### WHAT IS NEEDED
Copy out every line of text in each of the following records, keeping each line's wording, spelling, and punctuation unchanged.

### TASK MATERIAL

· · ·

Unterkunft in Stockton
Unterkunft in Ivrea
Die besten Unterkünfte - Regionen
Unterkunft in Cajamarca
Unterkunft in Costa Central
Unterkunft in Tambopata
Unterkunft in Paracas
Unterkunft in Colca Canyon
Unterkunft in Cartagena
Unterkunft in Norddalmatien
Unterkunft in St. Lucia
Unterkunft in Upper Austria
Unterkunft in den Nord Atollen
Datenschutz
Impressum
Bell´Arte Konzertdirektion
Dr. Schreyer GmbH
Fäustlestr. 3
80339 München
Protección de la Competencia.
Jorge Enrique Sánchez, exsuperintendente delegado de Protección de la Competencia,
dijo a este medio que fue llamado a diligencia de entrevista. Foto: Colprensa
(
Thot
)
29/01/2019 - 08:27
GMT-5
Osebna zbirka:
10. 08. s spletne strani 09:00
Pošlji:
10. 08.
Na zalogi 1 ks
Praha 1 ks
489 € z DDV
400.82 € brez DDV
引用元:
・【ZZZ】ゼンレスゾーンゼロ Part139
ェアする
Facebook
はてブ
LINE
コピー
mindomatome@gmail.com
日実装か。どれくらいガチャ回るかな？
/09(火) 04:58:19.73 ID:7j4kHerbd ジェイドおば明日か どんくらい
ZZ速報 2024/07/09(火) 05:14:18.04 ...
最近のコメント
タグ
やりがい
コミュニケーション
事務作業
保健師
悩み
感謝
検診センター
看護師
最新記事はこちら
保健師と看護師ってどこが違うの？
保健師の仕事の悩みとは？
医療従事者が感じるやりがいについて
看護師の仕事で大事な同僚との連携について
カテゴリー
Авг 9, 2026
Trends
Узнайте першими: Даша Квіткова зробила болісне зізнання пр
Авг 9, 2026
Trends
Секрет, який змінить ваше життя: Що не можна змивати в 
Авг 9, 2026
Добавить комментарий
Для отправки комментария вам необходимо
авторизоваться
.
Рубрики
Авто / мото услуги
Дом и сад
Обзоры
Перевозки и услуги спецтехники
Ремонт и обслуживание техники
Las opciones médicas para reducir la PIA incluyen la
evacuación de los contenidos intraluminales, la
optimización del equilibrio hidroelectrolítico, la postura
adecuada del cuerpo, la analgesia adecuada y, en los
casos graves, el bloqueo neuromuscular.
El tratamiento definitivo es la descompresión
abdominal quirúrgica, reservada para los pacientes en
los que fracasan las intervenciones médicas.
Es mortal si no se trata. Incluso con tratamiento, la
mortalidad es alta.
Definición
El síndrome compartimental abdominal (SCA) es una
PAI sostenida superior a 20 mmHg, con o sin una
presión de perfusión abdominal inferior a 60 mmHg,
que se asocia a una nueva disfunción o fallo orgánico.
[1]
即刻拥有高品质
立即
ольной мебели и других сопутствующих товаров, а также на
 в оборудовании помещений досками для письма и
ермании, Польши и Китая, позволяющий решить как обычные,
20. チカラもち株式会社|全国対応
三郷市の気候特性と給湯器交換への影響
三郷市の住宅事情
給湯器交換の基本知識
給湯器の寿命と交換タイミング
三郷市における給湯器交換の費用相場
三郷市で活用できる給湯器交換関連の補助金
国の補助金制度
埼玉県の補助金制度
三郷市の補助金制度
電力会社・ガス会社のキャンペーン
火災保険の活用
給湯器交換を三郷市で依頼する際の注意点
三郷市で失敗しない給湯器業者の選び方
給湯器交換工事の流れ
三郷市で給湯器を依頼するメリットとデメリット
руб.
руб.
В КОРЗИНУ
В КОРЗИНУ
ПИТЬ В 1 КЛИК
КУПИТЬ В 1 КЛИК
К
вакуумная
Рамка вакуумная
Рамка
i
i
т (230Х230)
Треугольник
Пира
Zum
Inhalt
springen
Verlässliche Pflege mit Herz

· · ·

### WRITTEN RESPONSE
Unterkunft in Stockton
Unterkunft in Ivrea
Die besten Unterkünfte - Regionen
Unterkunft in Cajamarca
Unterkunft in Costa Central
Unterkunft in Tambopata
Unterkunft in Paracas
Unterkunft in Colca Canyon
Unterkunft in Cartagena
Unterkunft in Norddalmatien
Unterkunft in St. Lucia
Unterkunft in Upper Austria
Unterkunft in den Nord Atollen
Datenschutz
Impressum
Bell´Arte Konzertdirektion
Dr. Schreyer GmbH
Fäustlestr. 3
80339 München
Protección de la Competencia.
Jorge Enrique Sánchez, exsuperintendente delegado de Protección de la Competencia,
dijo a este medio que fue llamado a diligencia de entrevista. Foto: Colprensa
(
Thot
)
29/01/2019 - 08:27
GMT-5
Osebna zbirka:
10. 08. s spletne strani 09:00
Pošlji:
10. 08.
Na zalogi 1 ks
Praha 1 ks
489 € z DDV
400.82 € brez DDV
引用元:
・【ZZZ】ゼンレスゾーンゼロ Part139
ェアする
Facebook
はてブ
LINE
コピー
mindomatome@gmail.com
日実装か。どれくらいガチャ回るかな？
/09(火) 04:58:19.73 ID:7j4kHerbd ジェイドおば明日か どんくらい
ZZ速報 2024/07/09(火) 05:14:18.04 ...
最近のコメント
タグ
やりがい
コミュニケーション
事務作業
保健師
悩み
感謝
検診センター
看護師
最新記事はこちら
保健師と看護師ってどこが違うの？
保健師の仕事の悩みとは？
医療従事者が感じるやりがいについて
看護師の仕事で大事な同僚との連携について
カテゴリー
Авг 9, 2026
Trends
Узнайте першими: Даша Квіткова зробила болісне зізнання пр
Авг 9, 2026
Trends
Секрет, який змінить ваше життя: Що не можна змивати в 
Авг 9, 2026
Добавить комментарий
Для отправки комментария вам необходимо
авторизоваться
.
Рубрики
Авто / мото услуги
Дом и сад
Обзоры
Перевозки и услуги спецтехники
Ремонт и обслуживание техники
Las opciones médicas para reducir la PIA incluyen la
evacuación de los contenidos intraluminales, la
optimización del equilibrio hidroelectrolítico, la postura
adecuada del cuerpo, la analgesia adecuada y, en los
casos graves, el bloqueo neuromuscular.
El tratamiento definitivo es la descompresión
abdominal quirúrgica, reservada para los pacientes en
los que fracasan las intervenciones médicas.
Es mortal si no se trata. Incluso con tratamiento, la
mortalidad es alta.
Definición
El síndrome compartimental abdominal (SCA) es una
PAI sostenida superior a 20 mmHg, con o sin una
presión de perfusión abdominal inferior a 60 mmHg,
que se asocia a una nueva disfunción o fallo orgánico.
[1]
即刻拥有高品质
立即
ольной мебели и других сопутствующих товаров, а также на
 в оборудовании помещений досками для письма и
ермании, Польши и Китая, позволяющий решить как обычные,
20. チカラもち株式会社|全国対応
三郷市の気候特性と給湯器交換への影響
三郷市の住宅事情
給湯器交換の基本知識
給湯器の寿命と交換タイミング
三郷市における給湯器交換の費用相場
三郷市で活用できる給湯器交換関連の補助金
国の補助金制度
埼玉県の補助金制度
三郷市の補助金制度
電力会社・ガス会社のキャンペーン
火災保険の活用
給湯器交換を三郷市で依頼する際の注意点
三郷市で失敗しない給湯器業者の選び方
給湯器交換工事の流れ
三郷市で給湯器を依頼するメリットとデメリット
руб.
руб.
В КОРЗИНУ
В КОРЗИНУ
ПИТЬ В 1 КЛИК
КУПИТЬ В 1 КЛИК
К
вакуумная
Рамка вакуумная
Рамка
i
i
т (230Х230)
Треугольник
Пира
Zum
Inhalt
springen
Verlässliche Pflege mit Herz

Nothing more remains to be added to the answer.